You now work in TV production. How did that happen and what is it like?
While I was working for Pat Egan Dublin TV station City Channel launched. They approached Pat to put together a monthly event guide programme for the channel. He landed it on my desk. It was a baptism of fire but I ended up enjoying that part of my job so I sought opportunities in TV and got a job with independent production company Mind the Gap Films. People think TV is a glamourous industry – trust me there are lots of mundane tasks to be done, but it’s great getting the opportunity to work on projects that really interest you as well. Every day is different.
5 songs that you love playing when you dj?
Doves – Pounding
Sister Sledge – Thinking of You
Frankie Valli & the Four Seasons – The Night
Echo & the Bunnymen – The Cutter
Heaven 17 – Temptation
What tips would you give to someone who wants to be a club dj?

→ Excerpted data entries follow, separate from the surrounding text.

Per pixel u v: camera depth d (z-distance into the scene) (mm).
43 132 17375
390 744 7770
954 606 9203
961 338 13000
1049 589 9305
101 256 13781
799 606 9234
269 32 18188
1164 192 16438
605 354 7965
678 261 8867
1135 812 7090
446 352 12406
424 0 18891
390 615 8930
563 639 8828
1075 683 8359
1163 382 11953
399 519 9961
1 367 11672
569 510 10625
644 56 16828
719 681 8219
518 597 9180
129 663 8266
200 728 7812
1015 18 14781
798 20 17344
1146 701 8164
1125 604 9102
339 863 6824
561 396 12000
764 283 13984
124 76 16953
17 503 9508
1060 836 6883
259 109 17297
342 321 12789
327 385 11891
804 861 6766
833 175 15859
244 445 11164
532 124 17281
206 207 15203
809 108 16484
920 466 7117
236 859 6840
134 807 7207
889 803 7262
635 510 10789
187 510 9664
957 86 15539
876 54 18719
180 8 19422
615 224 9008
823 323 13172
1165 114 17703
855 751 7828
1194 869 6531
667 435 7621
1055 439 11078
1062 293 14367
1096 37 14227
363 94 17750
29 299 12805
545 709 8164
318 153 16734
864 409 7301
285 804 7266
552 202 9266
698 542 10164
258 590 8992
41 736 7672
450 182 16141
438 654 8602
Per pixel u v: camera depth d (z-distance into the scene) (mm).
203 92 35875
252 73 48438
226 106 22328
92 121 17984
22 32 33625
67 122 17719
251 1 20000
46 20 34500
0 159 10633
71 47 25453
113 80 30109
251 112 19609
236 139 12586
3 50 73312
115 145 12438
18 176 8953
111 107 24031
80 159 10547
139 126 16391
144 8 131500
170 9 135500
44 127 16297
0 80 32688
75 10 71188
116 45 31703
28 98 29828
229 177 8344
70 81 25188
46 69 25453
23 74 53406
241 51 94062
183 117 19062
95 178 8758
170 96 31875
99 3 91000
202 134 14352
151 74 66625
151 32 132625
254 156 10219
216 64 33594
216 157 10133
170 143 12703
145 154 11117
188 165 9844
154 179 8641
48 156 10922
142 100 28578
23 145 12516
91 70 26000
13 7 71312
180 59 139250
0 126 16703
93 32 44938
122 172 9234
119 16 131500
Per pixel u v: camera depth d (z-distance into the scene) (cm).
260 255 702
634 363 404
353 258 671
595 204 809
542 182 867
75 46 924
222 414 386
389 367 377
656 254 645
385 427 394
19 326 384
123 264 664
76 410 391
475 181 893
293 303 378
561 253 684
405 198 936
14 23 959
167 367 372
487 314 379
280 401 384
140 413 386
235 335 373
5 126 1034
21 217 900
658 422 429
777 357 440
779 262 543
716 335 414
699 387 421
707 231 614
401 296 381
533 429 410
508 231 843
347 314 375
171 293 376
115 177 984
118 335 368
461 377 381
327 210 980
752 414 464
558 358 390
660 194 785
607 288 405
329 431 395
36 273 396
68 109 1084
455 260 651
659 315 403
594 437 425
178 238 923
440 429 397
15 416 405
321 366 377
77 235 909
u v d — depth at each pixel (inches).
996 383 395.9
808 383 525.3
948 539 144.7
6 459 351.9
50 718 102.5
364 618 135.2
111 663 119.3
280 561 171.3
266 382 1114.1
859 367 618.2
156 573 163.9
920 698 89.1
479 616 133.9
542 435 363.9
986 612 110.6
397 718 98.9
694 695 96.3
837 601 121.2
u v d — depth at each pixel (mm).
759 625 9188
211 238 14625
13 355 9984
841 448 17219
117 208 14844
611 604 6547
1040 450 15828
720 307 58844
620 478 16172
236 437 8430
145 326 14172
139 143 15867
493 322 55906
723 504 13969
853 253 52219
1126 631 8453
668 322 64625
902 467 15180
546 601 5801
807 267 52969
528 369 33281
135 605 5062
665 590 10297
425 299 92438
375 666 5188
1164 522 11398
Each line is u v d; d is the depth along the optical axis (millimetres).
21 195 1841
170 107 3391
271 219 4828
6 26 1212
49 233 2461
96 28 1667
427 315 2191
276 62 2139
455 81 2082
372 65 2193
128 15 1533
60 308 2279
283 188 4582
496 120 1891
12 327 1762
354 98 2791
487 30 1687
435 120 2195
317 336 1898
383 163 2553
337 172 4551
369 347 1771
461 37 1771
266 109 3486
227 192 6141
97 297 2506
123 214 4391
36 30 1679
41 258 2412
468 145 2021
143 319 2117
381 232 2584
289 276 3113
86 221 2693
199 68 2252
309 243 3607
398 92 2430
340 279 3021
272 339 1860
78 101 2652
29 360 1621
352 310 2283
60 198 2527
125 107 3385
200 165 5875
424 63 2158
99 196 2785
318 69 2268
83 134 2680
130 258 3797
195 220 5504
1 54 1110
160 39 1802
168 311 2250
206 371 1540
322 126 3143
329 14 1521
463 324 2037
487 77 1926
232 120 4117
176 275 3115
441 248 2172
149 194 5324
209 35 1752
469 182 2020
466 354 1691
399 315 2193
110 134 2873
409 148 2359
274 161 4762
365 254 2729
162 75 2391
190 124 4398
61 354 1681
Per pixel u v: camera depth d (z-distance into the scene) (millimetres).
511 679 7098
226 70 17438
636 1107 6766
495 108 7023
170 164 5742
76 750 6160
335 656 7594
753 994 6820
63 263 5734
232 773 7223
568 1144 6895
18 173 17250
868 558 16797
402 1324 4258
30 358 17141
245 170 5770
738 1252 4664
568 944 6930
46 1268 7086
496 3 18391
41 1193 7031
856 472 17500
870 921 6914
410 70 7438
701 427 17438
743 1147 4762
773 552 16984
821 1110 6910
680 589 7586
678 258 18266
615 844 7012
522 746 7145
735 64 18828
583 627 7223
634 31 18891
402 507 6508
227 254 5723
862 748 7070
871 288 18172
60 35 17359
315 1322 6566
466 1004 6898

Make playlists! That has always been one of my favourite things to do. When you listen back to them you’ll hear places where maybe another song choice would have worked better or been a better transition. Then just approach people who book DJs or run their own club nights. Most people are sound. And some places do open DJ nights. There’s one every now and then in the Attic pub in Swords. They can be a great way to get your foot in the door. The more frequently you DJ, the more gigs you’ll get. Get out and about and be seen on the scene.
What tips would you give to anyone who wants to work in the music industry?
It’s a difficult industry to break into so I would suggest getting your foot in the door whatever way you can. If that means applying for a job you think might be beneath you or not your area of expertise I would suggest doing that. Once you’re in the job you can always work your way into the role you want.